■ Auszug zum Lesen:
-=-=-
Im Internet ist der italienische Künstler mit seinem satirischen Projekt namens "In Extremis (Körper ohne Reue)" bereits ein Star. Mehr als 35.000 Menschen folgen ihm bei Instagram, bei Facebook sind es 5000 Fans.

Regelmäßig veröffentlicht er dort neue Bilder seiner aberwitzigen Kunst: Er lichtet den Moment ab, in dem alles schief gegangen ist, meistens mitten im Alltag beim Einkaufen, Putzen oder der Gartenarbeit. Grotesk überspitzt natürlich.

Darum liegen seine bunt gekleideten Models in hoffnungslos verrenkten Haltungen über Parkbänken oder Treppenstufen. Die Bilder sind sorgfältig arrangiert. Ein Kurzvideo bei Instagram zeigt, mit welcher Genauigkeit Giordano die Haltung einer Frau in Szene setzt.

Seine Arbeit erinnert an die des Amerikaners Kerry Skarbakka, der seit Jahren eigene Stürze mit großer Sorgfalt in Szene setzt und dafür immer wieder Verletzungen in Kauf nimmt. Doch es gibt Unterschiede. Skarbakka geht es ums Existenzielle und Urängste, die in uns schlummern. Bei Giordano aber kommt ein komisches Element hinzu.
-=-=-
■ Angezeigte Daten:
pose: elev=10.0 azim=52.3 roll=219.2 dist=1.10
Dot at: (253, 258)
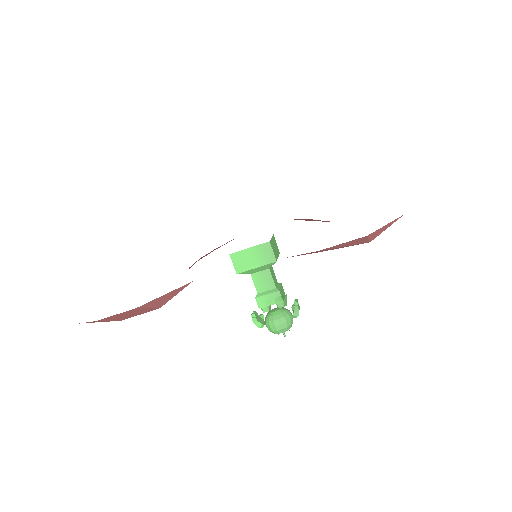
-=-=-
■ Gestellte Aufgabe 1:
Prüfe, ob die drei Aussagen (a), (b) und (c) mit dem Text über Giordanos Fotoprojekt übereinstimmen. Antworte jeweils mit Ja oder Nein und zitiere die entscheidenden Worte aus dem Text genau.
(a) Bei Facebook hat der Künstler mehr Fans als bei Instagram.
(b) Die Bilder entstehen spontan und ohne Vorbereitung.
(c) Im Unterschied zu Skarbakka kommt bei Giordano ein komisches Element hinzu.
■ Gestellte Aufgabe 2:
Setze den Text über Giordanos Fotoprojekt nach seinem letzten Satz fort.

■ Endergebnis 1:
(a) Nein: „Mehr als 35.000 Menschen folgen ihm bei Instagram, bei Facebook sind es 5000 Fans.“
(b) Nein: „Die Bilder sind sorgfältig arrangiert.“
(c) Ja: „Bei Giordano aber kommt ein komisches Element hinzu.“

■ Endergebnis 2:
"Meine Bilder sind Kurzgeschichten", sagt der Fotograf über seine Werke. Er ist fasziniert vom Moment des Loslassens. Das darf man bei ihm durchaus wörtlich nehmen. In seinen Kurzgeschichten trugen seine Sturzopfer immer Gegenstände bei sich oder waren mit ihnen beschäftigt. Dann kommt etwas dazwischen, sie stolpern und verhalten sich absurd falsch: Anstatt sich selbst zu schützen, versuchen sie die Dinge zu schützen, die sie bei sich trugen. Die Bilder zeigen, was sie davon haben.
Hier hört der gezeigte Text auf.